**Records for the task**
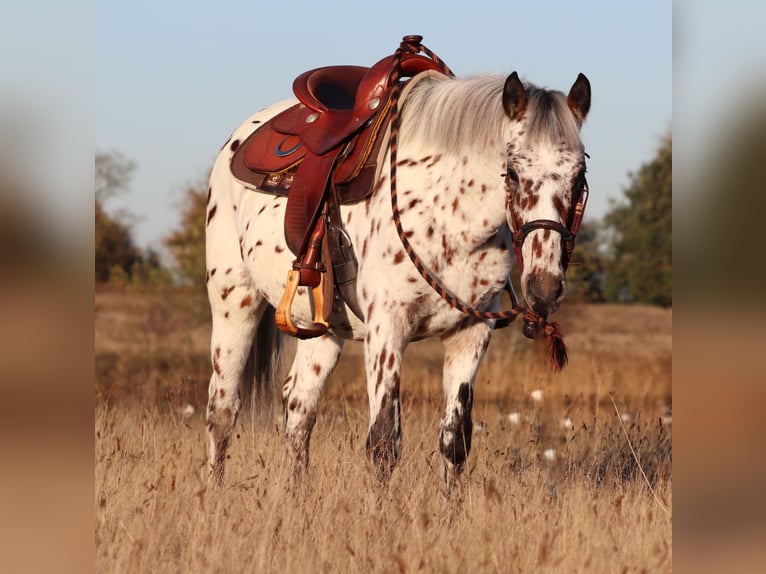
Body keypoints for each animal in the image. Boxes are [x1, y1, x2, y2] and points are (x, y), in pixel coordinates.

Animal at [204, 46, 592, 490]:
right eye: (511, 171)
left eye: (579, 176)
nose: (545, 288)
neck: (448, 217)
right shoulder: (387, 330)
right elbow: (384, 441)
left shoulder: (470, 335)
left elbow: (455, 440)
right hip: (235, 305)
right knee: (222, 409)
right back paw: (213, 494)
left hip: (325, 331)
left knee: (299, 407)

**What you need to do**
Please repeat the records above word for word, and do not include the pictures.

**Result**
Body keypoints for each animal in the image. Boxes are [x1, y1, x2, y2] and points are (x, y), in pixel coordinates.

Animal at [204, 46, 592, 490]:
right eye: (511, 171)
left eye: (579, 176)
nose: (545, 288)
neck: (448, 217)
right shoulder: (387, 330)
right elbow: (384, 441)
left shoulder: (470, 335)
left elbow: (455, 440)
right hip: (235, 305)
right knee: (222, 409)
right back paw: (213, 494)
left hip: (325, 331)
left knee: (299, 407)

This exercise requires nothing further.